/
Performance

Performance

What is the performance impact on learners and operators of enabling frontend composability in these areas?

  • Shared dependencies

  • Lazy loading of MFEs

This will not be an easy ‘apples to apples' comparison for a variety of reasons.

Caveats and Notes

Module Federation and Treeshaking

Module federation is not inherently compatible with treeshaking, particularly when loading modules dynamically at runtime. This means that while an individual MFE can use treeshaking to remove dependencies on any Paragon components it doesn’t use, for instance, the ‘shell’ application needs to assume they’ll all be used and bundle the entire library. This will increase how much paragon contributes to initial bundle size when compared with any MFE today, with benefits increasing as a user navigates from MFE to MFE.

Full Page Refresh vs. Progressive Loading

Adopting a frontend composability approach will result in fewer full page refreshes and much more progressive loading of the Open edX frontend. While we can use Lighthouse to measure core web vitals for full page refreshes easily, it’s not as helpful for measuring progressive loading of content once the page has loaded. Since we’re shifting to the latter, it’s difficult to engineer a straight comparison via Lighthouse.

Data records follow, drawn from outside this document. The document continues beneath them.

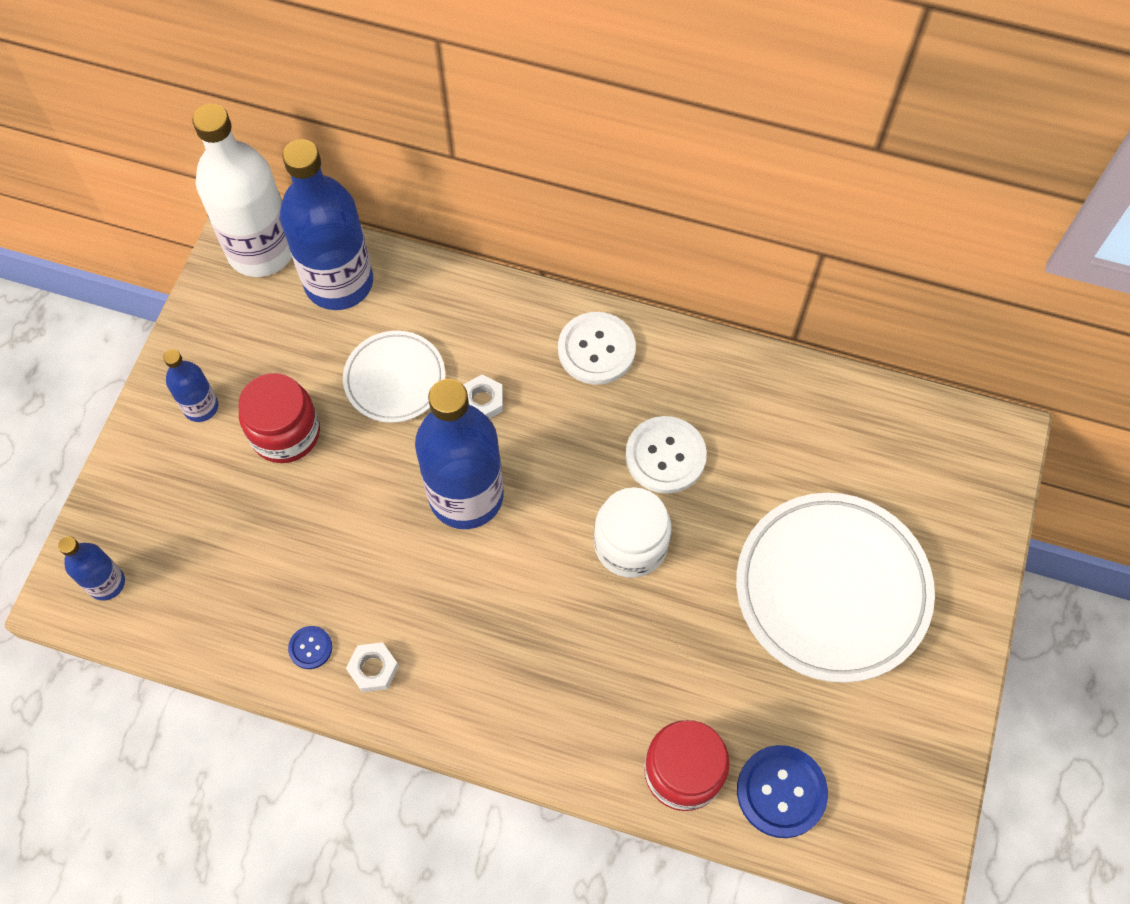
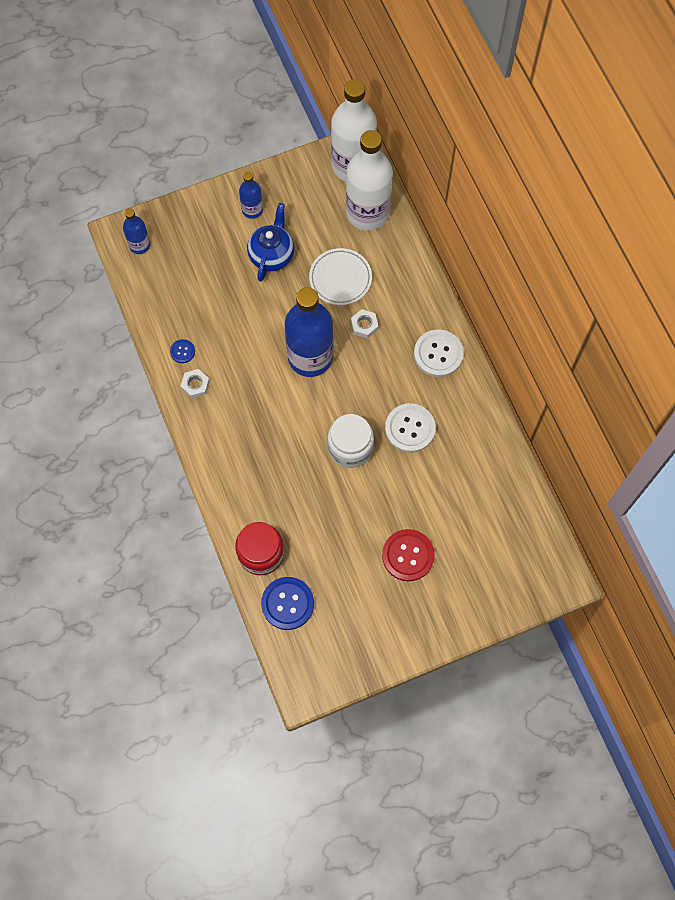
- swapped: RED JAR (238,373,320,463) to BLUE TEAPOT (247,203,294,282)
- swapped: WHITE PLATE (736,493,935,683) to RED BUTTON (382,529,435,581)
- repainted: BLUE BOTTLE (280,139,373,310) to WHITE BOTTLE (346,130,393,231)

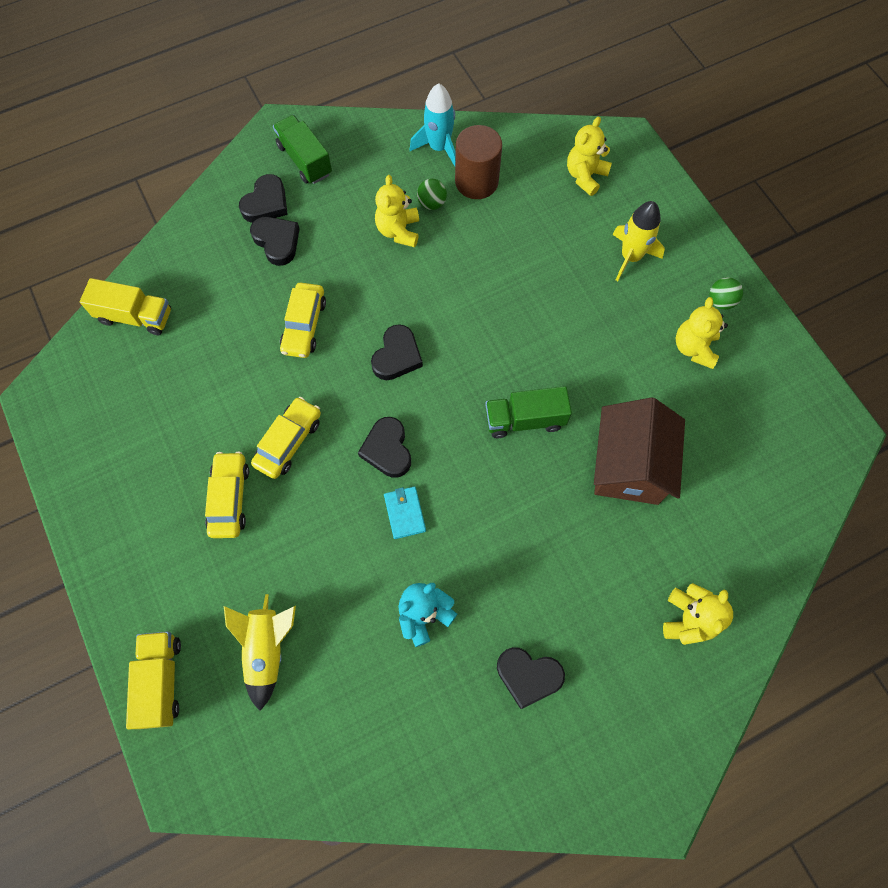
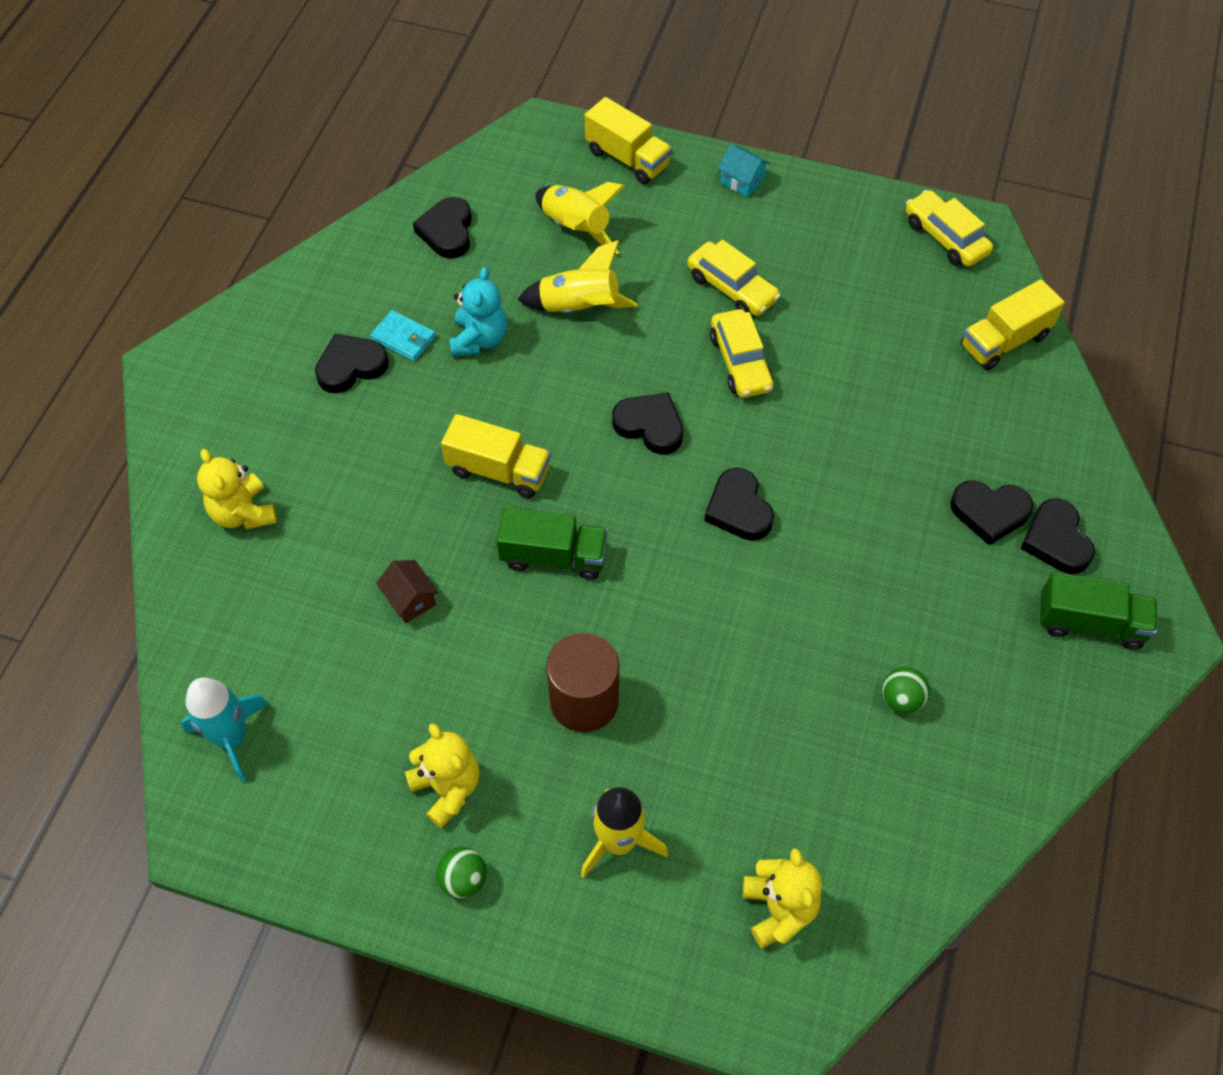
- gone: YELLOW TEDDY BEAR (375,175,419,247)
- new: BLACK HEART (413,197,472,259)
- new: YELLOW TRUCK (441,414,551,498)
- new: YELLOW ROCKET (517,240,638,313)
- new: TURQUOISE HOUSE (718,144,770,197)
- shifted: YELLOW CAR (280,283,326,358) to (906,190,993,267)
- shifted: TURQUOISE WALLET (384,487,426,539) to (370,310,436,361)
- shifted: TURQUOISE ROCKET (410,83,456,166) to (181,678,269,782)
- shifted: BROWN CYLINDER (455,125,502,199) to (546,633,619,732)
- rotated: GREEN TRUCK (485,386,572,438) = (496,507,608,580) 60 degrees clockwise
- scaled: BROWN HOUSE (594,397,685,505) = (376,560,439,623) x0.43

Regarding Bundle Splitting

Bundle splitting (within an MFE) is something we can do today - it has nothing to do with adopting a frontend composability approach. It can be accomplished by using React.lazy or import(), and some MFEs are making (limited) use of it today. Regardless of our frontend composability approach, we should invest more regularly in using bundle splitting. For this reason, I’m not including it in this performance test. Please see the Bundle Splitting page for guidance on when to use bundle splitting.

Hypothesis

Learners

For learners, we expect that we should see improvements in time to Largest Contentful Paint (or progressive loading equivalent) based on:

  • Sending fewer bytes to the client via shared libraries.

  • Fewer full page refreshes via lazy loading MFEs.

  • Deferring parts of the UI until later via bundle splitting.

Operators

For operators, we expect that we should see improvements in build time based on:

  • Fewer dependencies in non-shell MFEs, resulting in smaller bundle sizes.

  • Negligible difference in build time from the added complexity incurred by webpack of managing shared dependencies.

Method

Setup

We’ll test this hypothesis by creating a few Open edX micro-frontend applications:

  • A shell application which will provide shared dependencies and shared UI elements (like the header and footer)

  • A guest application which will be lazy loaded into the shell at runtime, using the shell to supply those shared dependencies.

Production bundles from the two applications will be loaded as static assets onto two different express servers (using fedx-scripts serve) to simulate a production-like environment.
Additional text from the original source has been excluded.